Use filter, includes and reduce

const wantedRowIds = [390,190,211,600];
const wantedRows = finance_report.filter(row => wantedRowIds.includes(+row.row_no));

const rowsById = wantedRows.reduce((acc,row) => ({...acc, [row.row_no]:row}),{});

Then use them like ccScore = rowsById[390] - rowsById[190] - rowsById[211] / rowsById[600];

Upvotes: 0

KooiInc
KooiInc

Reputation: 122936

Would Array.filter do the job?

const rowNrsINeed = [220, 130, 800];
const filtered = retrieveData().data.rows.filter(row => 
  rowNrsINeed.find(no => no === +row.row_no));

filtered.forEach( r => 
  console.log(`row: ${r.row_no}; sum_begin_period: ${r.sum_end_period}`) )

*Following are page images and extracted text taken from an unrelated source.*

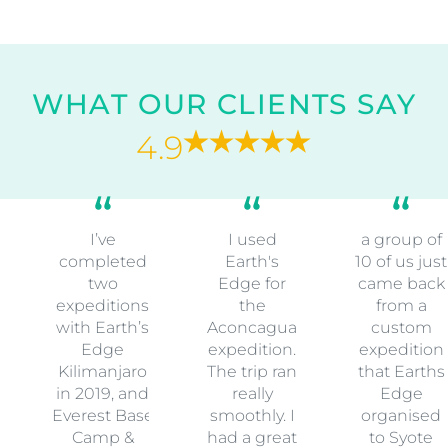
WHAT OUR CLIENTS SAY
4.9
I’ve
I used
a group of
completed
Earth's
10 of us just
two
Edge for
came back
expeditions
the
from a
with Earth’s
Aconcagua
custom
Edge
expedition.
expedition
Kilimanjaro
The trip ran
that Earths
in 2019, and
really
Edge
Everest Base
smoothly. I
organised
Camp &
had a great
to Syote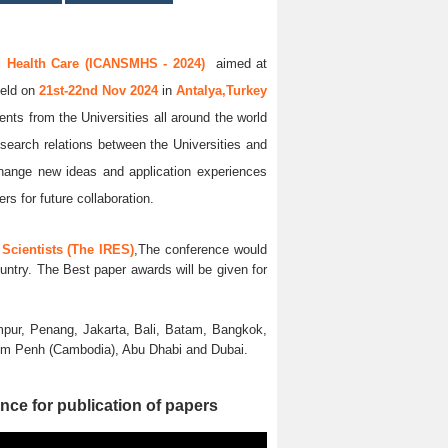
d Health Care (ICANSMHS - 2024)
aimed at
held on
21st-22nd Nov 2024
in
Antalya,Turkey
ents from the Universities all around the world
esearch relations between the Universities and
xchange new ideas and application experiences
rs for future collaboration.
Scientists (The IRES)
,The conference would
untry. The Best paper awards will be given for
pur, Penang, Jakarta, Bali, Batam, Bangkok,
nom Penh (Cambodia), Abu Dhabi and Dubai.
nce for publication of papers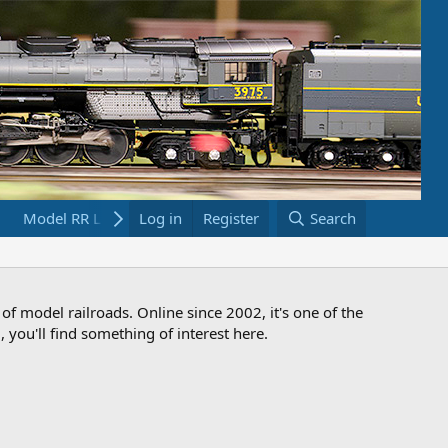
Model RR Links
Log in
Bookstore
Register
Search
 of model railroads. Online since 2002, it's one of the
 you'll find something of interest here.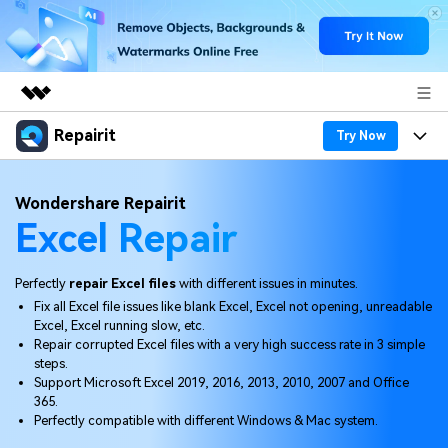
Repairit
Featured Products
Try Now
AIGC Digital Creativity
Products
Business
Wondershare Repairit
Utility
Excel Repair
Overview
Desktop
Features
About Us
Solutions
Online
Desktop
Why Repairit
Perfectly
repair Excel files
with different issues in minutes.
Newsroom
Fix all Excel file issues like blank Excel, Excel not opening, unreadable
More
Online
Excel, Excel running slow, etc.
Data Repair Expert
Resources
Shop
Repair corrupted Excel files with a very high success rate in 3 simple
Mobile
steps.
Tech Insight
Video Solutions
Support Microsoft Excel 2019, 2016, 2013, 2010, 2007 and Office
Pricing
Support
365.
Perfectly compatible with different Windows & Mac system.
File Solutions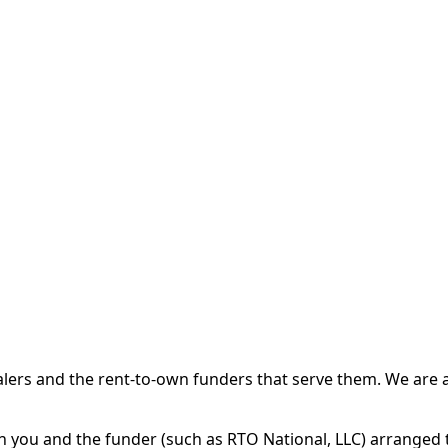
 and the rent-to-own funders that serve them. We are a d
ou and the funder (such as RTO National, LLC) arranged th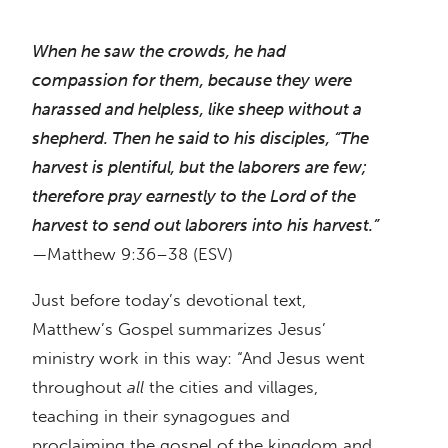
When he saw the crowds, he had
compassion for them, because they were
harassed and helpless, like sheep without a
shepherd. Then he said to his disciples, “The
harvest is plentiful, but the laborers are few;
therefore pray earnestly to the Lord of the
harvest to send out laborers into his harvest.”
—Matthew 9:36–38 (ESV)
Just before today’s devotional text,
Matthew’s Gospel summarizes Jesus’
ministry work in this way: “And Jesus went
throughout
all
the cities and villages,
teaching in their synagogues and
proclaiming the gospel of the kingdom and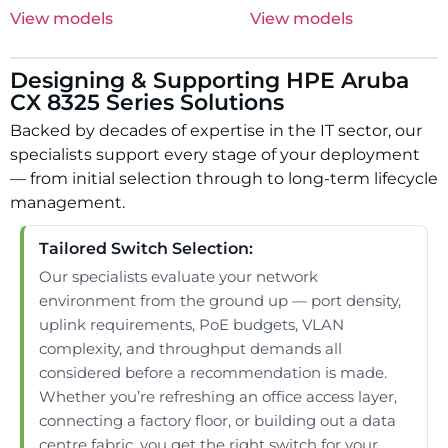
View models
View models
Designing & Supporting HPE Aruba
CX 8325 Series Solutions
Backed by decades of expertise in the IT sector, our
specialists support every stage of your deployment
— from initial selection through to long-term lifecycle
management.
Tailored Switch Selection:
Our specialists evaluate your network
environment from the ground up — port density,
uplink requirements, PoE budgets, VLAN
complexity, and throughput demands all
considered before a recommendation is made.
Whether you’re refreshing an office access layer,
connecting a factory floor, or building out a data
centre fabric, you get the right switch for your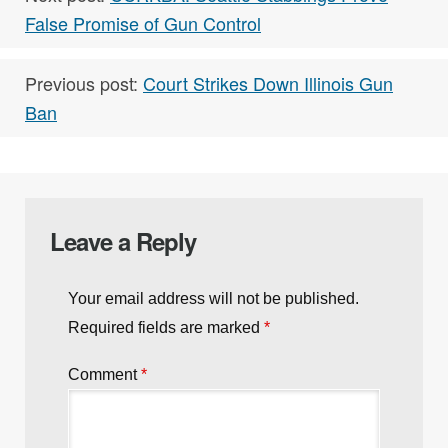
False Promise of Gun Control
Previous post:
Court Strikes Down Illinois Gun
Ban
Leave a Reply
Your email address will not be published.
Required fields are marked
*
Comment
*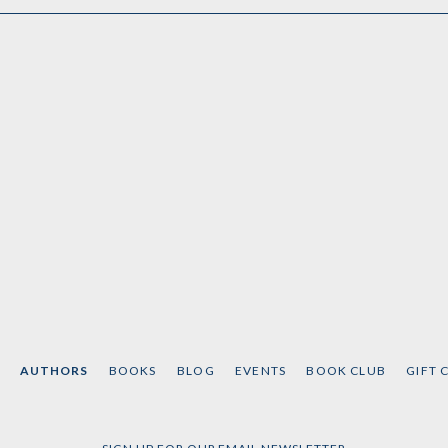
AUTHORS
BOOKS
BLOG
EVENTS
BOOK CLUB
GIFT 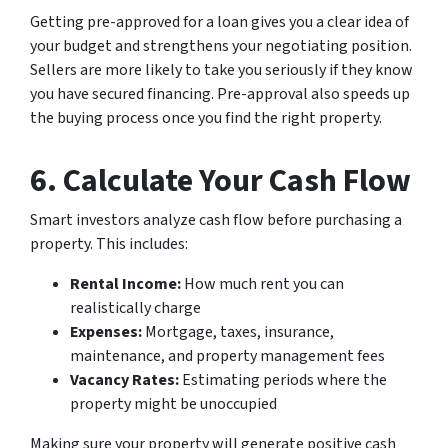
Getting pre-approved for a loan gives you a clear idea of
your budget and strengthens your negotiating position.
Sellers are more likely to take you seriously if they know
you have secured financing. Pre-approval also speeds up
the buying process once you find the right property.
6. Calculate Your Cash Flow
Smart investors analyze cash flow before purchasing a
property. This includes:
Rental Income:
How much rent you can
realistically charge
Expenses:
Mortgage, taxes, insurance,
maintenance, and property management fees
Vacancy Rates:
Estimating periods where the
property might be unoccupied
Making sure your property will generate positive cash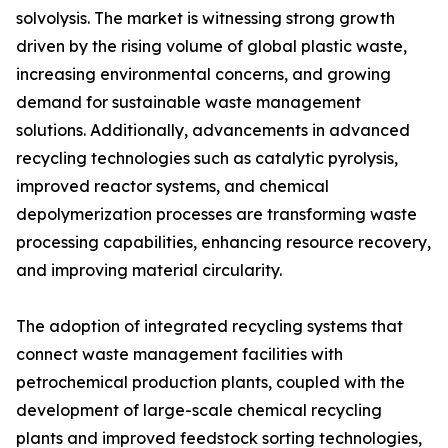
solvolysis. The market is witnessing strong growth
driven by the rising volume of global plastic waste,
increasing environmental concerns, and growing
demand for sustainable waste management
solutions. Additionally, advancements in advanced
recycling technologies such as catalytic pyrolysis,
improved reactor systems, and chemical
depolymerization processes are transforming waste
processing capabilities, enhancing resource recovery,
and improving material circularity.
The adoption of integrated recycling systems that
connect waste management facilities with
petrochemical production plants, coupled with the
development of large-scale chemical recycling
plants and improved feedstock sorting technologies,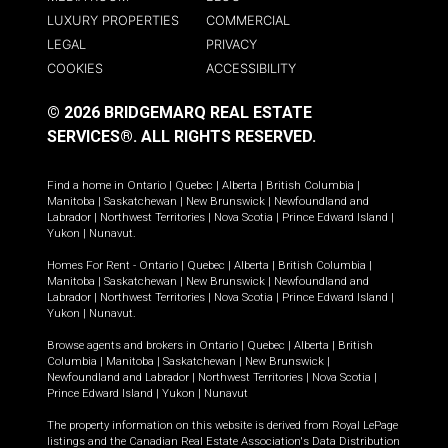
LUXURY PROPERTIES
COMMERCIAL
LEGAL
PRIVACY
COOKIES
ACCESSIBILITY
© 2026 BRIDGEMARQ REAL ESTATE
SERVICES®.
ALL RIGHTS RESERVED.
Find a home in
Ontario
|
Quebec
|
Alberta
|
British Columbia
|
Manitoba
|
Saskatchewan
|
New Brunswick
|
Newfoundland and
Labrador
|
Northwest Territories
|
Nova Scotia
|
Prince Edward Island
|
Yukon
|
Nunavut
.
Homes For Rent -
Ontario
|
Quebec
|
Alberta
|
British Columbia
|
Manitoba
|
Saskatchewan
|
New Brunswick
|
Newfoundland and
Labrador
|
Northwest Territories
|
Nova Scotia
|
Prince Edward Island
|
Yukon
|
Nunavut
.
Browse agents and brokers in
Ontario
|
Quebec
|
Alberta
|
British
Columbia
|
Manitoba
|
Saskatchewan
|
New Brunswick
|
Newfoundland and Labrador
|
Northwest Territories
|
Nova Scotia
|
Prince Edward Island
|
Yukon
|
Nunavut
The property information on this website is derived from Royal LePage
listings and the Canadian Real Estate Association's Data Distribution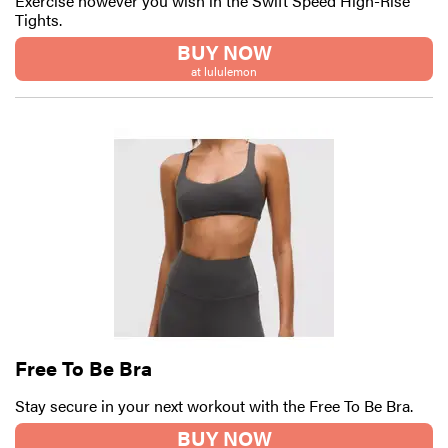
Exercise however you wish in the Swift Speed High-Rise
Tights.
BUY NOW
at lululemon
Free To Be Bra
Stay secure in your next workout with the Free To Be Bra.
BUY NOW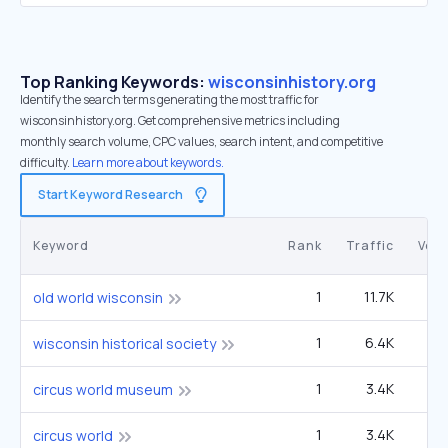
Top Ranking Keywords:
wisconsinhistory.org
Identify the search terms generating the most traffic for
wisconsinhistory.org. Get comprehensive metrics including
monthly search volume, CPC values, search intent, and competitive
difficulty.
Learn more about keywords.
Start Keyword Research
Keyword
Rank
Traffic
Vol
1
11.7K
9
old world wisconsin
1
6.4K
5
wisconsin historical society
1
3.4K
2
circus world museum
1
3.4K
2
circus world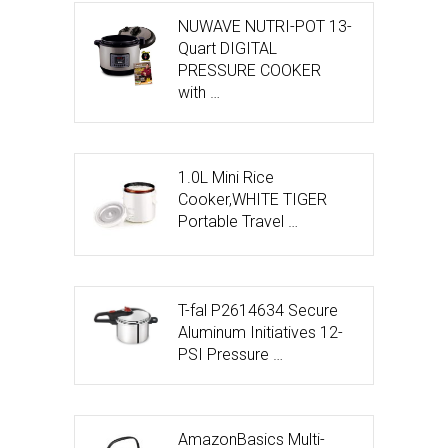
NUWAVE NUTRI-POT 13-
Quart DIGITAL
PRESSURE COOKER
with …
1.0L Mini Rice
Cooker,WHITE TIGER
Portable Travel …
T-fal P2614634 Secure
Aluminum Initiatives 12-
PSI Pressure …
AmazonBasics Multi-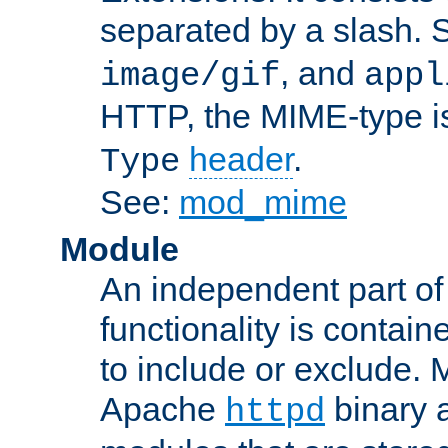
separated by a slash.
, and
image/gif
appl
HTTP, the MIME-type is
header
.
Type
See:
mod_mime
Module
An independent part of
functionality is contai
to include or exclude. 
Apache
binary 
httpd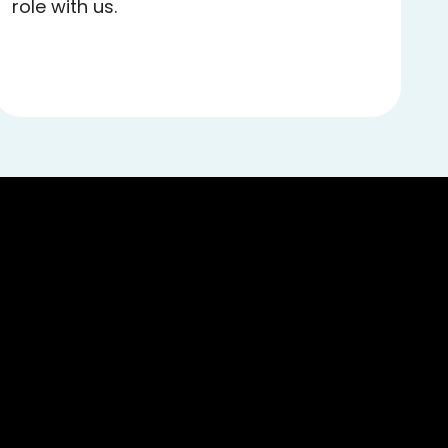
role with us.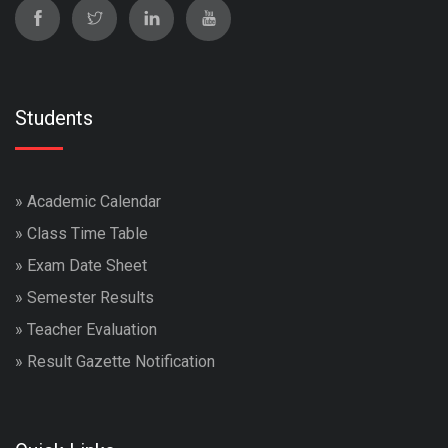
Students
»
Academic Calendar
»
Class Time Table
»
Exam Date Sheet
»
Semester Results
»
Teacher Evaluation
»
Result Gazette Notification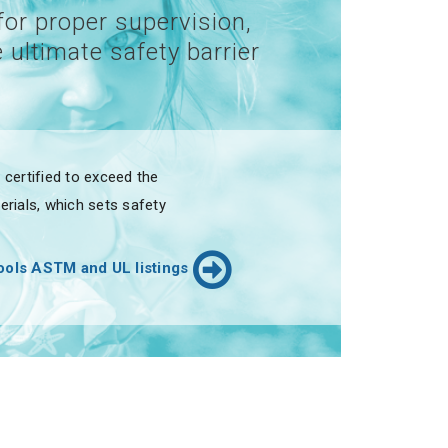
for proper supervision,
 ultimate safety barrier
certified to exceed the
rials, which sets safety
ols ASTM and UL listings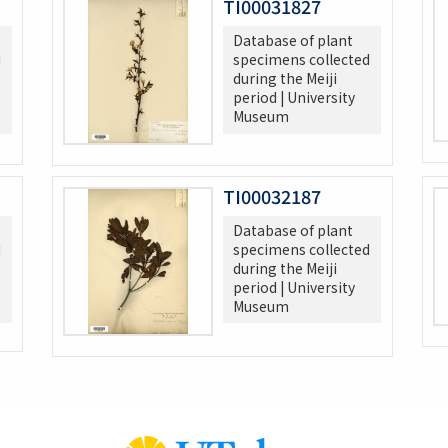
TI00031827
Database of plant
d
specimens collected
during the Meiji
period | University
Museum
TI00032187
Database of plant
d
specimens collected
during the Meiji
period | University
Museum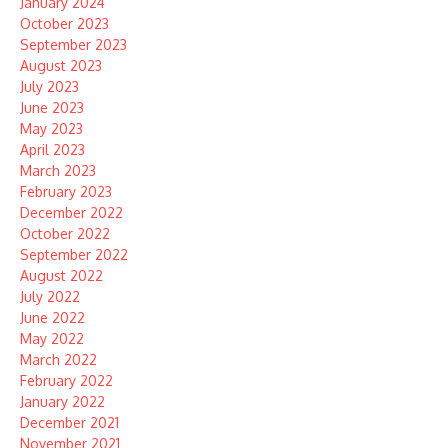
January 2024
October 2023
September 2023
August 2023
July 2023
June 2023
May 2023
April 2023
March 2023
February 2023
December 2022
October 2022
September 2022
August 2022
July 2022
June 2022
May 2022
March 2022
February 2022
January 2022
December 2021
November 2021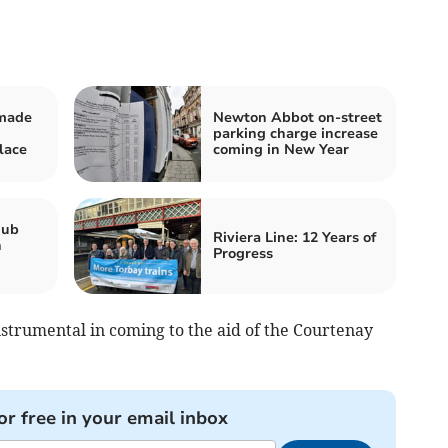
 made
Newton Abbot on-street
parking charge increase
lace
coming in New Year
hub
Riviera Line: 12 Years of
n
Progress
nstrumental in coming to the aid of the Courtenay
or free in your email inbox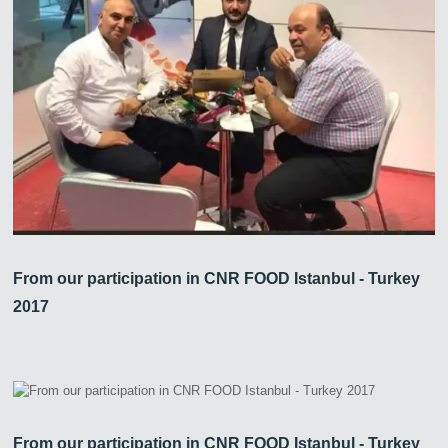
From our participation in CNR FOOD Istanbul - Turkey
2017
From our participation in CNR FOOD Istanbul - Turkey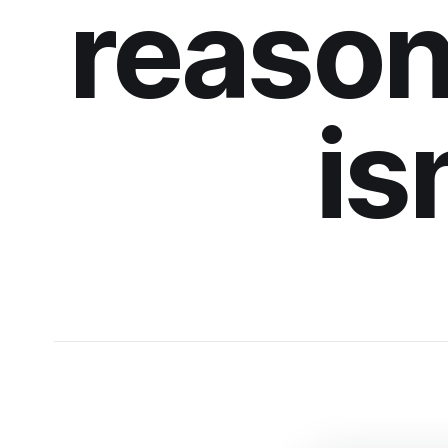
reason
is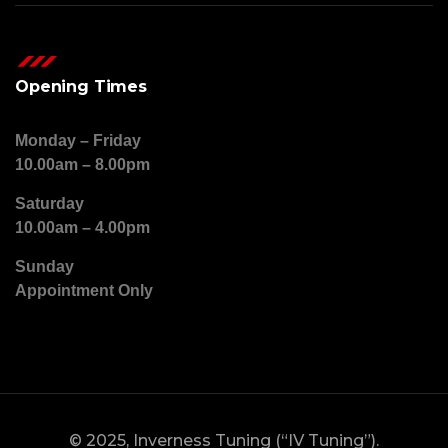
Opening Times
Monday – Friday
10.00am – 8.00pm
Saturday
10.00am – 4.00pm
Sunday
Appointment Only
© 2025, Inverness Tuning (“IV Tuning”).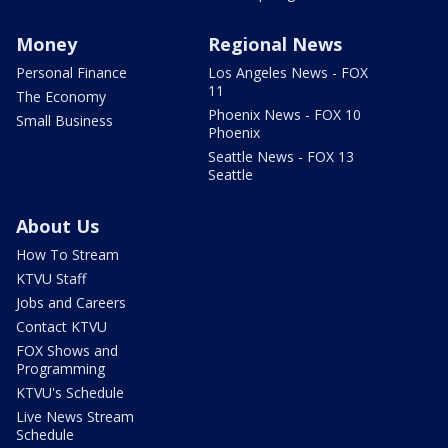
Money
Regional News
Personal Finance
Los Angeles News - FOX
11
The Economy
Phoenix News - FOX 10
Small Business
Phoenix
Seattle News - FOX 13
Seattle
About Us
How To Stream
KTVU Staff
Jobs and Careers
Contact KTVU
FOX Shows and
Programming
KTVU's Schedule
Live News Stream
Schedule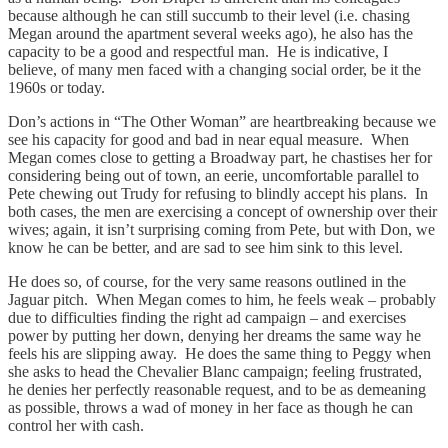
because although he can still succumb to their level (i.e. chasing
Megan around the apartment several weeks ago), he also has the
capacity to be a good and respectful man. He is indicative, I
believe, of many men faced with a changing social order, be it the
1960s or today.
Don’s actions in “The Other Woman” are heartbreaking because we
see his capacity for good and bad in near equal measure. When
Megan comes close to getting a Broadway part, he chastises her for
considering being out of town, an eerie, uncomfortable parallel to
Pete chewing out Trudy for refusing to blindly accept his plans. In
both cases, the men are exercising a concept of ownership over their
wives; again, it isn’t surprising coming from Pete, but with Don, we
know he can be better, and are sad to see him sink to this level.
He does so, of course, for the very same reasons outlined in the
Jaguar pitch. When Megan comes to him, he feels weak – probably
due to difficulties finding the right ad campaign – and exercises
power by putting her down, denying her dreams the same way he
feels his are slipping away. He does the same thing to Peggy when
she asks to head the Chevalier Blanc campaign; feeling frustrated,
he denies her perfectly reasonable request, and to be as demeaning
as possible, throws a wad of money in her face as though he can
control her with cash.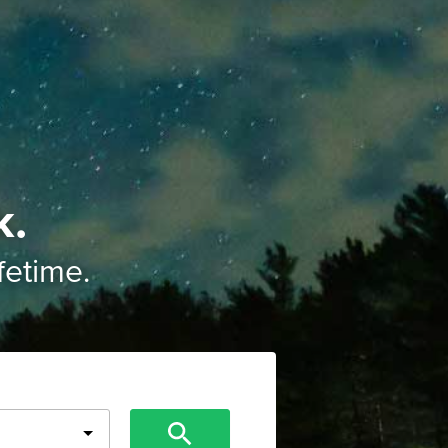
k.
ifetime.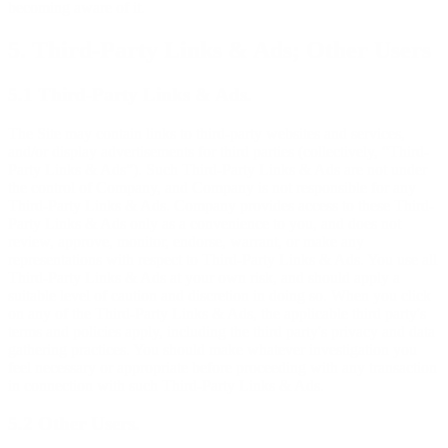
becoming aware of it.
5. Third-Party Links & Ads; Other Users
5.1 Third-Party Links & Ads.
The Site may contain links to third-party websites and services,
and/or display advertisements for third parties (collectively, “Third-
Party Links & Ads”). Such Third-Party Links & Ads are not under
the control of Company, and Company is not responsible for any
Third-Party Links & Ads. Company provides access to these Third-
Party Links & Ads only as a convenience to you, and does not
review, approve, monitor, endorse, warrant, or make any
representations with respect to Third-Party Links & Ads. You use all
Third-Party Links & Ads at your own risk, and should apply a
suitable level of caution and discretion in doing so. When you click
on any of the Third-Party Links & Ads, the applicable third party's
terms and policies apply, including the third party's privacy and data
gathering practices. You should make whatever investigation you
feel necessary or appropriate before proceeding with any transaction
in connection with such Third-Party Links & Ads.
5.2 Other Users.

for (let row of filtered) {
  // ... do stuff with each found row
}

function retrieveData() {
  return {
    "data": {
      "rows": [{
          "row_no": "130",
          "sum_begin_period": "3234122.29",
          "sum_end_period": "3099063"
        },
        {
          "row_no": "150",
          "sum_begin_period": "1252394",
          "sum_end_period": "986382"
        },
        {
          "row_no": "160",
          "sum_begin_period": "1321400.28",
          "sum_end_period": "1321400"
        },
        {
          "row_no": "210",
          "sum_begin_period": "3367691.4",
          "sum_end_period": "1282444"
        },
        {
          "row_no": "220",
          "sum_begin_period": "2320199.07",
          "sum_end_period": "265000"
        },
        {
          "row_no": "260",
          "sum_begin_period": "1047492.33",
          "sum_end_period": "1017444"
        },
        {
          "row_no": "610",
          "sum_begin_period": "825495.3",
          "sum_end_period": "960385"
        }
      ]
    }
  };
}

Upvotes: 0

Karan Kaushik
Karan Kaushik

Reputation: 139

Restructure the data as follows

let rows = {}

original.data.rows.forEach(row => rows[row.row_no] = row)

// USAGE
rows[ROW_NUM].sum_end_period

You can try this out, I believe it'll be faster because a key value tuple is an indexed object and the program won't have to iterate over each element in the array.